I hear you and agree @ALan

@johnt - writing tens of thousands of files to your system disk absolutely has an impact.

untar-ing and tar-ing tens of thousands of files absolutely has an impact.

processing unique IDs for files and the associated markup language for tens of thousands of files absolutely has an impact.

many of these files are negligibly small so reading and writing them is demonstrably impeded or accelerated depending on the block size of your storage.

writing tens of thousands of files over a network to a non-optimal file store can be catastrophically slow.

which brings us all back round to tar-ing the files into one monolithic file, thereby only taking out one workstation, then moving that massive chunk to the file-store over the network.

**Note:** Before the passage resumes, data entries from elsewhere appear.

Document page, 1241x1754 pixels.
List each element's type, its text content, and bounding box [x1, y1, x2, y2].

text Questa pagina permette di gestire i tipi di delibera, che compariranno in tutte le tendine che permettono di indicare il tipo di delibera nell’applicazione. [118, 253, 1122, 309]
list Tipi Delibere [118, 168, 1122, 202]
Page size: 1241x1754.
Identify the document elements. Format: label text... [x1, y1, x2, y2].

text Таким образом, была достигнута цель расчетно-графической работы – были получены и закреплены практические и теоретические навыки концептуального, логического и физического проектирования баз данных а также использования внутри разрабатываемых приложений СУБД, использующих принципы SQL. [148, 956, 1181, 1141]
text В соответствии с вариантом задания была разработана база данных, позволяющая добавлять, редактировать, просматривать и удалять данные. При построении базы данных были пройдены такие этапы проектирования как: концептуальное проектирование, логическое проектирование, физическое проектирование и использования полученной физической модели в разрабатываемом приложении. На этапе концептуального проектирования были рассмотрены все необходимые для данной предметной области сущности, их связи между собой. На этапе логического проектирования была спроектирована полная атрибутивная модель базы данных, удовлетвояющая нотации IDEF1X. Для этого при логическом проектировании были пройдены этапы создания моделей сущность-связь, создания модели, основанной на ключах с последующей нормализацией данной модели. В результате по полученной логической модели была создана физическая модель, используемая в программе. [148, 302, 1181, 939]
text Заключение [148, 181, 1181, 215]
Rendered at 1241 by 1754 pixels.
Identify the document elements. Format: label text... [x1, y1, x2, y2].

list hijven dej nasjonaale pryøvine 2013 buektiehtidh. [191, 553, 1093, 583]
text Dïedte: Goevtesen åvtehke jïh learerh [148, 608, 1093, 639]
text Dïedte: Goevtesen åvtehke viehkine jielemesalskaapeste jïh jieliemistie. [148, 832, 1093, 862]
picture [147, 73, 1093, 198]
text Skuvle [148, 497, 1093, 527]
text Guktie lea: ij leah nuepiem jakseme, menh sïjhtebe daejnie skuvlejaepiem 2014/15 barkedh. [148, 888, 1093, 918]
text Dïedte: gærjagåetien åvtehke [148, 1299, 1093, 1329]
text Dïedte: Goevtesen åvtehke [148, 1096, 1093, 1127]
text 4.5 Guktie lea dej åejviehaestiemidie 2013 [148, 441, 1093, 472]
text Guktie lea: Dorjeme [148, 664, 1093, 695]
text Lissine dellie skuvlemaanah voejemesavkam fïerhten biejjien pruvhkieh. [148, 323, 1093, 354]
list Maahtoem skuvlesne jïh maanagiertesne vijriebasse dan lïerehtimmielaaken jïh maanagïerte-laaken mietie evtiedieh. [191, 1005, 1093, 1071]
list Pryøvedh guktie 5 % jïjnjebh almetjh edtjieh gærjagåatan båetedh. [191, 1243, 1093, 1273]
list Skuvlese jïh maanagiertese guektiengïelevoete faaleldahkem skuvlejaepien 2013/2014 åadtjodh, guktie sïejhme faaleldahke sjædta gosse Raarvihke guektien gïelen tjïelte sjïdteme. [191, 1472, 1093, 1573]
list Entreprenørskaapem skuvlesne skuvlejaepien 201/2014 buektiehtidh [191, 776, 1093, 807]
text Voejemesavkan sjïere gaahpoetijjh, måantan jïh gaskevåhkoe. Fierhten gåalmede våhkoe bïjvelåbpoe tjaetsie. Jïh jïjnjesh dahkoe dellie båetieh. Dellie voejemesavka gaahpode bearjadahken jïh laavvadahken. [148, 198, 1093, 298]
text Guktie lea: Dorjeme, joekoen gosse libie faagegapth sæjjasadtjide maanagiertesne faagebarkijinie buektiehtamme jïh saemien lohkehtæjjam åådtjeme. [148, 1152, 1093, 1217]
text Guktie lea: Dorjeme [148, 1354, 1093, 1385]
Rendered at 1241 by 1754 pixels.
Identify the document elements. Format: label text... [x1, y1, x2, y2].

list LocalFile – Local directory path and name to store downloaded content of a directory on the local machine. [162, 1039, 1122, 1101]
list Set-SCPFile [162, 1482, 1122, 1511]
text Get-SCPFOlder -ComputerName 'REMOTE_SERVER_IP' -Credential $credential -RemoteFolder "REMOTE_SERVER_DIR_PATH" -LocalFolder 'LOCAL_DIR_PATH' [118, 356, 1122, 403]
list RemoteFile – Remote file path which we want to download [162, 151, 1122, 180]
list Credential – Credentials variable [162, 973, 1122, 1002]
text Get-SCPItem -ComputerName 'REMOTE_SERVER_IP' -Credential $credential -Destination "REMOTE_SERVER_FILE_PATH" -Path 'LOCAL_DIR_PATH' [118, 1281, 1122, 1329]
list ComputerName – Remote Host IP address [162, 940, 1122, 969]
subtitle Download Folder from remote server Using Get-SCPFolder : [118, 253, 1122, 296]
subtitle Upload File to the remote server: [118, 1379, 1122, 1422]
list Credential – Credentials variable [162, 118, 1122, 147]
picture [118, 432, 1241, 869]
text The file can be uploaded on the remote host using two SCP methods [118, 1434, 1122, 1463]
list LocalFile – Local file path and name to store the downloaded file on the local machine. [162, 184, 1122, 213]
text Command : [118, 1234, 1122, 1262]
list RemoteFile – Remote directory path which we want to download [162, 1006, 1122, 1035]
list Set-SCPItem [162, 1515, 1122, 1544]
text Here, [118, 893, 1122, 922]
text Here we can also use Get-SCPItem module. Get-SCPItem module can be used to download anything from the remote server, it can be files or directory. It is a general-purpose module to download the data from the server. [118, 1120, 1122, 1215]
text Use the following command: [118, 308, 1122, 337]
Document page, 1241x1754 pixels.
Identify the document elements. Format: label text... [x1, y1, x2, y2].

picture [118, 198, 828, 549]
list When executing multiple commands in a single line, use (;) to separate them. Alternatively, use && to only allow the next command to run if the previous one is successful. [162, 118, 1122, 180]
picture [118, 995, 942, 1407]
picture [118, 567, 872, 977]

Yes. I think I understand. So we need a different solution and I feel that might be coming based on aspects of the 2026 release.

@johnt - you may be right - postgres may go some way to climbing a different mountain.

Aren’t project setups just ascii files? Granted my projects are small, but my setups rarely top 300 mb on a 5tb archive. The only time I’ve seen project setups go through the roof was when people would save media to the images folder.